Only the 1942 Toronto Maple Leafs have ever erased a 3-1 lead in the Stanley Cup final and these Senators don’t have the look of a team about to join them in the history books. Ottawa thoroughly outplayed Anaheim in the first period of Game 4 on Monday night before going completely flat in a 3-2 loss. “It’s hard to explain,” said forward Mike Fisher. Indeed, none of the Senators seemed to have any explanation for what had just happened.
from the CP via TSN,
Chris Pronger a backstabber? Corey Perry a headhunter? Chris Neil a villain? Dean McAmmond a faker?
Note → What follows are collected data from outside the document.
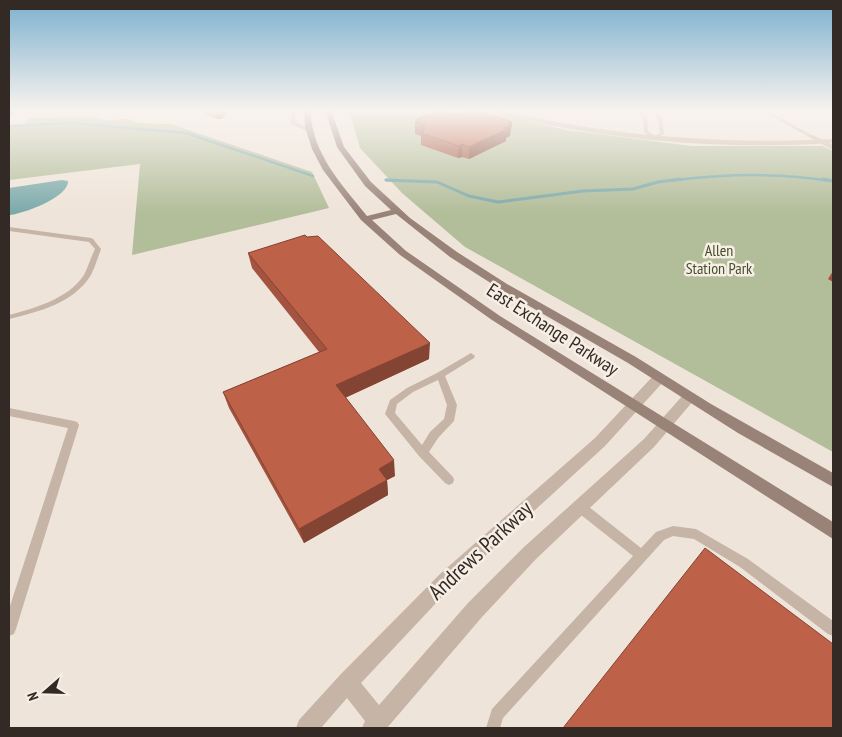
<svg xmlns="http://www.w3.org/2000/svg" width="842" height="737" viewBox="0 0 842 737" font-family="'PT Sans Narrow',sans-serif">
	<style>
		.green { fill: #b2bd9a }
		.water { fill: #7aa9aa }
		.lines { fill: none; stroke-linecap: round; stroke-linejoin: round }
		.stream-far1 { stroke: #7aa9aa; stroke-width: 2.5 }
		.stream { stroke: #7aa9aa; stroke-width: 3 }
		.service { fill: #c6b4a6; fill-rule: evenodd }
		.minor { fill: #c6b4a6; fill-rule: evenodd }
		.tertiary { fill: #c6b4a6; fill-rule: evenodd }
		.secondary { fill: #998378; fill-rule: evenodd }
		.wall { fill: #a3533f }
		.shaded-wall { fill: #844433 }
		.building { fill: #bd6149; stroke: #844433 }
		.labels { text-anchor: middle; stroke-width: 5; stroke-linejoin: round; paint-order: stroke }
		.far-park-label { font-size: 16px; fill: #434f2c; stroke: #f7eee5 }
		.street-label { font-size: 19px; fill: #332a26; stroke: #f7eee5 }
		.near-street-label { font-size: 22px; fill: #332a26; stroke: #f7eee5 }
	</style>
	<rect width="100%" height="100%" fill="#efe4d9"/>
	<!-- green -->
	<path class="green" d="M349 110H481L566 130 692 146H823L833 151V452L465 247 402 193 360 148Z
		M97 117 106 120 128 119 137 123 171 124 312 172 329 208 132 255 140 164 9 180V126H22L30 118Z"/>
	<!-- water -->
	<path class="water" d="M62 180 68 181C69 197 23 214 9 215V188Z"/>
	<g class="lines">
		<!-- stream-far1 -->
		<path class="stream-far1" d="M9 126 72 123 186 133 313 176
			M386 180 402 181
			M669 181C723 174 777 172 831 181"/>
		<!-- stream -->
		<path class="stream" d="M823 179 833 181
			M386 180 437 182 469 196 498 202 583 191 633 189 658 182 680 179"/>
		<!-- service -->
		<path class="service" d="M291 110H295V122L311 129V131H307L291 124Z
			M635 110H639L647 116 648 131 655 136 660 133 658 118 650 110H654L662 118 664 134 655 139 644 132 643 117Z
			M761 110H766L813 136 809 137Z
			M9 227 91 238 93 239 101 249C98 257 95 267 91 275 74 303 38 312 9 319V315C35 308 68 299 84 275 88 267 91 257 95 249L89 242 9 231Z
			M471 353 475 356 474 358 445 376 457 405 454 421 438 438 429 452 453 477 454 480 453 483 449 485 445 483 419 456 385 414 390 400 407 388 437 373ZM438 380 447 405 444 419 430 432 422 445 395 413 397 404 413 392Z
			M9 408 74 421 77 422 79 425 16 629 14 634 9 636V609L68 428 9 416Z
			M580 502 584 503 641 548 656 532 673 526 696 529 748 559 833 621V636L828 634 740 567 694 539 673 536 664 540 503 718 500 728H486L492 709 633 556 576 511 574 507 576 503Z"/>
		<!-- minor -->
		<path class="minor" d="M809 135H813L833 145V150L809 137Z"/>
		<!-- tertiary -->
		<path class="tertiary" d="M489 110H499C609 136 720 145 833 139V143C737 149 642 143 548 125 532 121 503 118 489 110Z
			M659 373 664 375 665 378 664 381 605 446 452 586 361 683 379 705 468 603 524 547 644 439 684 394H694L696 397 694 400 654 447 536 559 482 617 387 728H362L365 721 347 698 321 728H296L299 720 340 675 440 574 595 438 654 375Z"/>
		<!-- secondary -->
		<path class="secondary" d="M304 110H310C313 155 340 182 367 216L391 210 365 186 337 147 325 110H331L344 147 371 182 410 218 457 252 507 284 636 357 711 404 833 473V487L738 433 628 363 500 289 450 257 396 214 372 220 406 251 500 316 833 522V539L492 320 400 255 361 220 323 170 312 149 305 127Z"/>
	</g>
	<!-- wall -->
	<path class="wall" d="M197 110H228L222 119H217Z
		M440 113 455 114 512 122 510 136 506 138V141L469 159 462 157 458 158 421 145V136L415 134V122H417V119Z
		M248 253 429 359 345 398 395 476 387 480 388 495 304 543 229 408 223 392 319 352 252 268Z
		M833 271V282L828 279Z"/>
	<!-- shaded-wall -->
	<path class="shaded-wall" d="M9 110H19L12 115 9 116Z
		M219 110H228L222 119Z
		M512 122 510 136 506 138V141L469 159V147Z
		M462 144V157L458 158 459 146Z
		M430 343 429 359 338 401 336 385Z
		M394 460 395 476 387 480 388 495 304 543 299 529 379 469Z"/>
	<!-- building -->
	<path class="building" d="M445 111 455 114 474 111 484 113 512 122 508 123 511 124 503 128 507 129 469 147 462 144 459 146 421 133 424 132 421 131 425 129 421 127 426 125 415 122 420 120 417 119 435 112 440 113Z
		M305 235 307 237 318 236 430 343 336 385 394 460 379 469 387 480 299 529 223 392 327 349 248 253Z
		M705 548 833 644V728H563Z"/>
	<!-- sky -->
	<linearGradient id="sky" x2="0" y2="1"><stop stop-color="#7cb0cf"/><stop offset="0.52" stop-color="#f8f3ee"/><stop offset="1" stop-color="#f8f3ee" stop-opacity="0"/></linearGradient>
	<rect width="842" height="213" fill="url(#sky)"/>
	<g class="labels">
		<!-- far-park labels -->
		<g class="far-park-label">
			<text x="719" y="256">Allen<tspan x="719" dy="18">Station Park</tspan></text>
		</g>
		<!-- street labels -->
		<g class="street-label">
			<text transform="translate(553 329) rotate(33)" y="7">East Exchange Parkway</text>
		</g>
		<!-- near-street labels -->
		<g class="near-street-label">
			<text transform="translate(480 550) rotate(-43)" y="8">Andrews Parkway</text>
		</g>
	</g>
	<!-- border -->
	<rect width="842" height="737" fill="none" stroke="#332a26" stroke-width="20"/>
	<!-- north arrow -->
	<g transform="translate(45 692) rotate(250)" stroke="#f7eee5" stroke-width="4" paint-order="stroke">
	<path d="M0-4L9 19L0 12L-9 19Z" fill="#332a26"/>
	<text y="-8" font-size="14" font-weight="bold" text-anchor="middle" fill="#332a26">N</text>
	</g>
</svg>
Accusations and insinuations ruled the day Monday following Pronger’s one-game suspension for a shot to McAmmond’s head in Game 3 of the Stanley Cup final.
The most heated talk was from Neil, the feisty Ottawa Senators winger who was accused by Anaheim GM Brian Burke of trying to take Ducks forward Andy McDonald’s head off with an elbow. McDonald was not hurt on the play.
Q. I just wonder, I understand Dean McAmmond is skating. Will he play?
COACH BRYAN MURRAY: I don’t know. I just talked to him briefly. He’s taking a light skate. See how he feels afterwards. Obviously, we have to talk to the doctors
before we let him play, but he’s trying. He’d like to play. But in talking to him, he’s certainly not 100% at this moment.
Q. Is it mental right now with Dany Heatley?
COACH BRYAN MURRAY: He’s very physical. If he gets his legs going a little better and does a few things with the puck, things will happen for him. He had kind of a similar start to another series and then got going pretty well. Dany is one of the people that the line plays well. He’ll play real well. And we’ve got to get Spezza getting him the puck more and Alfy getting back to his game.
from the Leader-Post,
YELLOW GRASS—Decorating the rink: $50. Buying food and drinks: $500. Big screen TV: $3,000. Watching Peter Schaefer play for the Cup: Priceless!
The gathering is appropriately dubbed “Hockey Night in Yellow Grass”. Game 3 of the series on Saturday night attracted a crowd of about 80 people—or roughly 20 per cent of the town’s population.
This humble farming community came to a virtual halt during the game, which Ottawa won 5-3. The only sign of life outside the rink on this evening was one solemn figure who took advantage of the pleasant weather to cut his grass.